- _Task item A_
From the Stampede thread, list each site named in the line that begins "Try e.g."
- _Task item B_
Collect every line of the rows that contains the string "Marek". Matching is case-sensitive.

- _Excerpt_
···

[Swift-devel] auto-coaster bootstrap for stampede cluster

Ketan Maheshwari ketancmaheshwari at gmail.com
Sun Apr 28 00:04:10 CDT 2013


I tested this successfully from communicado into Stampede.

One tricky issue I fell into was that ibrun on Stampede checks for keys in
~/.ssh originally generated by stampede at the time of first login. I
replaced them with my own keypair that I use on other machines.

This was causing the jobs to subtly fail without any explicit error message
on stderr of Swift nor on the gram log.

The issue was resolved after digging into Stampede manual and confirming
with a similar buried post on xsede forum.

Thanks,
Ketan


On Thu, Apr 25, 2013 at 9:25 AM, Michael Wilde <wilde at mcs.anl.gov> wrote:

> David, this sounds great - nice work.
>
> Can you test with multiple, mixed sites and provider and gridftp
> staging? Try e.g. Stampede+trestles(+midway+beagle+kraken)
>
> Also gt2:slurm:slurm might work well.
>
> Please add this all to the site guide (ideally with a diagram).
>
> Mihael, how hard would it be to make ssh-cl:slurm:slurm to work? I.e.
> start the coaster service ond the remote site as a slurm job instaed
> of on the login host, which is the objective of this configuration.
>
> Very cool.
>
> - Mike
>
> On 4/24/13, David Kelly <davidk at ci.uchicago.edu> wrote:
> > Ketan,
> >
> >
> > I have gram working to Stampede now. Given the restrictions about running
> > swift on the head nodes, I think this is the way to go. I'll add this
> info
> > to the site guide, but for now here is a quick overview of what's needed.
> >
> >
> > Get a proxy: myproxy-logon -l username -s myproxy.teragrid.org
> >
> >
> > Make sure you have GLOBUS_HOSTNAME and GLOBUS_TCP_PORT_RANGE defined
> > correctly.
> >
> >
> > Use something like this for your sites .xml (with work directory,
> project,
> > and throttle adjusted as needed)
> > ---
> >
> >
> > <config>
> > <pool handle="stampede">
> > <execution provider="coaster" jobmanager="gt2:gt2:slurm"
> > url="login5.stampede.tacc.utexas.edu:2119/jobmanager-slurm"/>
> > <filesystem provider="gsiftp"

···

- _Extracted records_

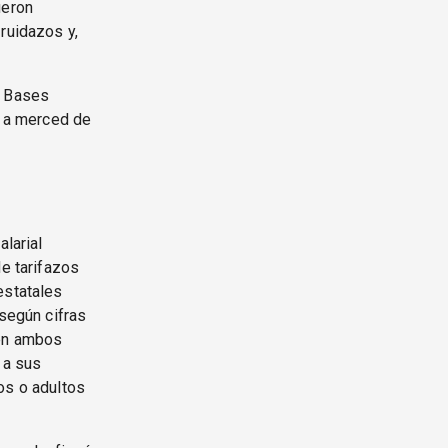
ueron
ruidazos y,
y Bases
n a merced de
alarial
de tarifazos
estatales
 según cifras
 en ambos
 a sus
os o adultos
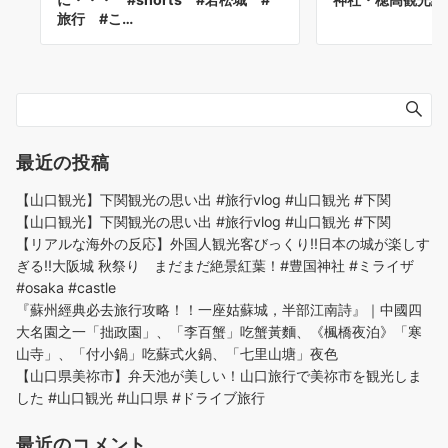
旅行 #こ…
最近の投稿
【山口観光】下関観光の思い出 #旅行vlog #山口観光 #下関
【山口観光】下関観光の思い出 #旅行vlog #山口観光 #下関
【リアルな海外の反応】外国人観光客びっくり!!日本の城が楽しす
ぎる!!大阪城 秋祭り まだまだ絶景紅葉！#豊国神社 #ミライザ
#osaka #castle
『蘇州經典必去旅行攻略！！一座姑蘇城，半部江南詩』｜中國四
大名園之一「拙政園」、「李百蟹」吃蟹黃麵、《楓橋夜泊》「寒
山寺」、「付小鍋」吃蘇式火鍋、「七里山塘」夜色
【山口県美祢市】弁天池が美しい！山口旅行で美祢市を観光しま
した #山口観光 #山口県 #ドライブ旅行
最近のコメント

···

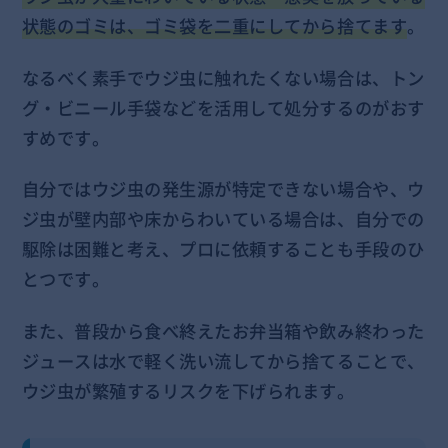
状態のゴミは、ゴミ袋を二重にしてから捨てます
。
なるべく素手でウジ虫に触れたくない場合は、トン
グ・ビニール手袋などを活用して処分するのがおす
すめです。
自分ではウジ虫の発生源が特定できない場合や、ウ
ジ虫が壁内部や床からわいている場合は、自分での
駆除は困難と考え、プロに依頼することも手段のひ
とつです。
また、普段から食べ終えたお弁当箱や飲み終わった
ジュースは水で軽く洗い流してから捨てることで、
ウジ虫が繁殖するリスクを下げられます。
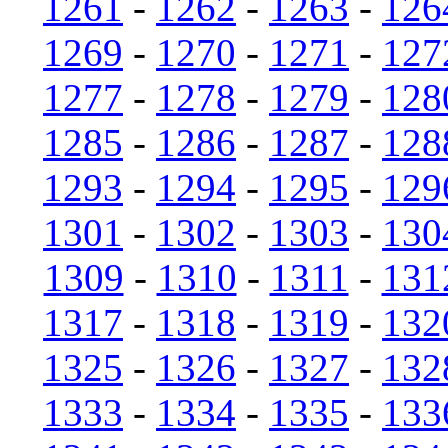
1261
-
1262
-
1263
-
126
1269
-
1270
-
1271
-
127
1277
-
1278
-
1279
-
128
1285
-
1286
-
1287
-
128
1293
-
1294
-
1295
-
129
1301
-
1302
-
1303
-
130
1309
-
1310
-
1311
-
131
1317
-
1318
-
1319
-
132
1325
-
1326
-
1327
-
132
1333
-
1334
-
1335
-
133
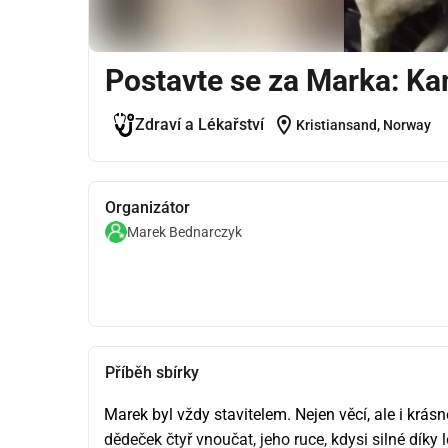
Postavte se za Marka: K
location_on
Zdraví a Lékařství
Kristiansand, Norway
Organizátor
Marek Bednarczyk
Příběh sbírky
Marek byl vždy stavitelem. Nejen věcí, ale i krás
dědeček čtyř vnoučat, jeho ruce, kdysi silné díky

···

- _Written answer A_
Stampede, trestles, midway, beagle, kraken

- _Written answer B_
Marek Bednarczyk
Marek byl vždy stavitelem. Nejen věcí, ale i krás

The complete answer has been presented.